» Task prompt
In the listing below, find the line that contains "X30734000Y32496000D03*" and the line that contains "X18415000Y37338000D03*". Quote both and every line between them, exactly, and nothing more.

» The data
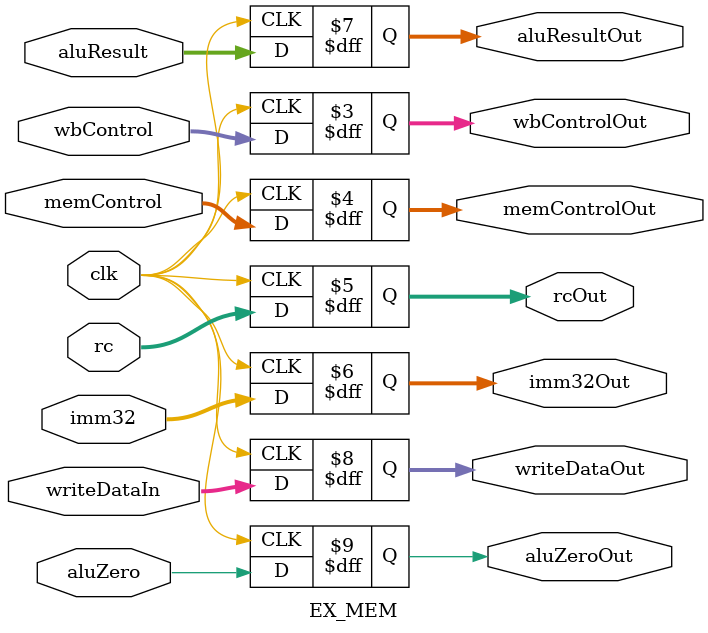
<source format=v>
module EX_MEM(clk, wbControl, memControl, rc, imm32, aluResult, writeDataIn, aluZero,
wbControlOut, memControlOut, rcOut, imm32Out, aluResultOut, writeDataOut, aluZeroOut);
	input clk;
	input [1:0] wbControl;
	input [2:0] memControl;
	input [4:0] rc;
	input [31:0] imm32, aluResult, writeDataIn;
	input aluZero;
	
	output reg [1:0] wbControlOut;
	output reg [2:0] memControlOut;
	output reg [4:0] rcOut;
	output reg [31:0] imm32Out, aluResultOut, writeDataOut;
	output reg aluZeroOut;
	
	initial begin
		wbControlOut = 0;
		memControlOut = 0;
		rcOut = 0;
		imm32Out = 0;
		aluResultOut = 0;
		writeDataOut = 0;
		aluZeroOut = 0;
	end
	
	always@(posedge clk) begin
		wbControlOut <= wbControl;
		memControlOut <= memControl;
		rcOut <= rc;
		imm32Out <= imm32;
		aluResultOut <= aluResult;
		writeDataOut <= writeDataIn;
		aluZeroOut <= aluZero;
	end
	
	
endmodule
</source>
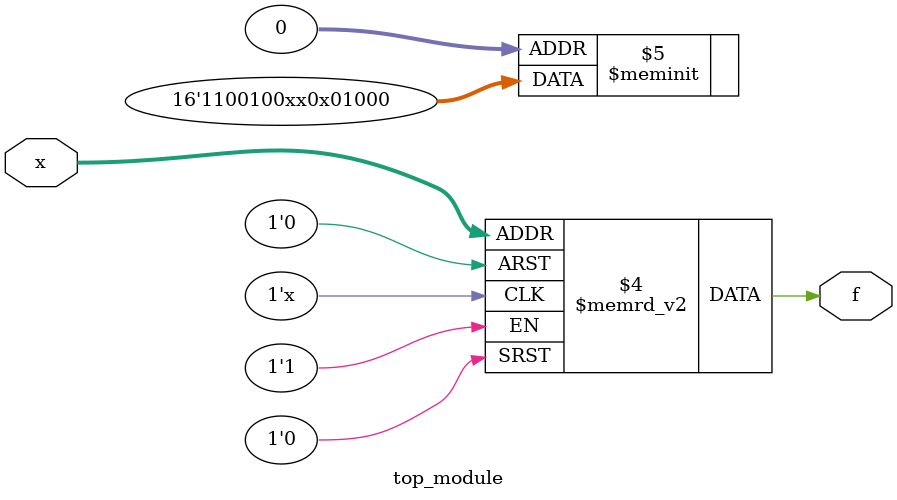
<source format=sv>
module top_module (
    input [4:1] x,
    output logic f
);

// Implementing the function f using a case statement
always_comb begin
    case(x)
        4'b0000, 4'b0001, 4'b0010, 4'b0100, 4'b0110, 4'b1001, 4'b1010, 4'b1100, 4'b1101: f = 1'b0;
        4'b0011, 4'b1110, 4'b1111, 4'b1011: f = 1'b1;
        default: f = 1'bx;
    endcase
end

endmodule

</source>
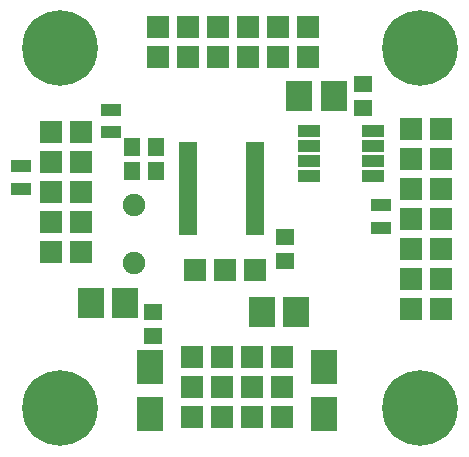
<source format=gbr>
G04 #@! TF.FileFunction,Soldermask,Bot*
%FSLAX46Y46*%
G04 Gerber Fmt 4.6, Leading zero omitted, Abs format (unit mm)*
G04 Created by KiCad (PCBNEW 0.201509081510+6169~29~ubuntu15.04.1-product) date Čt 10. září 2015, 16:27:08 CEST*
%MOMM*%
G01*
G04 APERTURE LIST*
%ADD10C,0.150000*%
%ADD11R,1.924000X1.924000*%
%ADD12R,2.200000X2.630000*%
%ADD13R,1.650000X1.400000*%
%ADD14R,1.400000X1.650000*%
%ADD15R,2.200860X2.899360*%
%ADD16C,6.400000*%
%ADD17R,1.700000X1.100000*%
%ADD18R,1.950000X1.000000*%
%ADD19R,1.500000X0.800000*%
%ADD20C,1.901140*%
G04 APERTURE END LIST*
D10*
D11*
X15875000Y34798000D03*
X15875000Y37338000D03*
D12*
X25082000Y13208000D03*
X22162000Y13208000D03*
D13*
X24130000Y19542000D03*
X24130000Y17542000D03*
X30734000Y30496000D03*
X30734000Y32496000D03*
D14*
X13192000Y27178000D03*
X11192000Y27178000D03*
D15*
X27432000Y8602980D03*
X27432000Y4605020D03*
X12700000Y8602980D03*
X12700000Y4605020D03*
D11*
X23876000Y4318000D03*
X21336000Y4318000D03*
X23876000Y6858000D03*
X21336000Y6858000D03*
X23876000Y9398000D03*
X21336000Y9398000D03*
X37338000Y26162000D03*
X34798000Y26162000D03*
X37338000Y28702000D03*
X34798000Y28702000D03*
X13335000Y34798000D03*
X13335000Y37338000D03*
X18415000Y34798000D03*
X18415000Y37338000D03*
X20955000Y37338000D03*
X20955000Y34798000D03*
X26035000Y37338000D03*
X26035000Y34798000D03*
X23495000Y37338000D03*
X23495000Y34798000D03*
X16510000Y16764000D03*
X19050000Y16764000D03*
X21590000Y16764000D03*
X6858000Y28448000D03*
X4318000Y28448000D03*
X6858000Y25908000D03*
X4318000Y25908000D03*
X37338000Y18542000D03*
X34798000Y18542000D03*
X37338000Y21082000D03*
X34798000Y21082000D03*
X6858000Y18288000D03*
X4318000Y18288000D03*
X37338000Y13462000D03*
X34798000Y13462000D03*
X37338000Y16002000D03*
X34798000Y16002000D03*
X37338000Y23622000D03*
X34798000Y23622000D03*
X16256000Y9398000D03*
X18796000Y9398000D03*
X16256000Y6858000D03*
X18796000Y6858000D03*
X16256000Y4318000D03*
X18796000Y4318000D03*
X6858000Y20828000D03*
X4318000Y20828000D03*
X6858000Y23368000D03*
X4318000Y23368000D03*
D14*
X13192000Y25146000D03*
X11192000Y25146000D03*
D13*
X12954000Y13192000D03*
X12954000Y11192000D03*
D16*
X35560000Y35560000D03*
X35560000Y5080000D03*
X5080000Y35560000D03*
X5080000Y5080000D03*
D17*
X9398000Y30348000D03*
X9398000Y28448000D03*
X1778000Y23688000D03*
X1778000Y25588000D03*
X32258000Y20386000D03*
X32258000Y22286000D03*
D18*
X26129000Y24765000D03*
X26129000Y26035000D03*
X26129000Y27305000D03*
X26129000Y28575000D03*
X31529000Y28575000D03*
X31529000Y27305000D03*
X31529000Y26035000D03*
X31529000Y24765000D03*
D19*
X15885001Y20118466D03*
X15885001Y20768466D03*
X15885001Y21418466D03*
X15885001Y22068466D03*
X15885001Y22718466D03*
X15885001Y23368466D03*
X15885001Y24018466D03*
X15885001Y24668466D03*
X15885001Y25318466D03*
X15885001Y25968466D03*
X15885001Y26618466D03*
X15885001Y27268466D03*
X21585001Y27268466D03*
X21585001Y26618466D03*
X21585001Y25968466D03*
X21585001Y25318466D03*
X21585001Y24668466D03*
X21585001Y24018466D03*
X21585001Y23368466D03*
X21585001Y22718466D03*
X21585001Y22068466D03*
X21585001Y21418466D03*
X21585001Y20768466D03*
X21585001Y20118466D03*
D20*
X11303000Y22252940D03*
X11303000Y17371060D03*
D12*
X25337000Y31496000D03*
X28257000Y31496000D03*
X7684000Y13970000D03*
X10604000Y13970000D03*
M02*

</source>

» Answer box
X30734000Y32496000D03*
D14*
X13192000Y27178000D03*
X11192000Y27178000D03*
D15*
X27432000Y8602980D03*
X27432000Y4605020D03*
X12700000Y8602980D03*
X12700000Y4605020D03*
D11*
X23876000Y4318000D03*
X21336000Y4318000D03*
X23876000Y6858000D03*
X21336000Y6858000D03*
X23876000Y9398000D03*
X21336000Y9398000D03*
X37338000Y26162000D03*
X34798000Y26162000D03*
X37338000Y28702000D03*
X34798000Y28702000D03*
X13335000Y34798000D03*
X13335000Y37338000D03*
X18415000Y34798000D03*
X18415000Y37338000D03*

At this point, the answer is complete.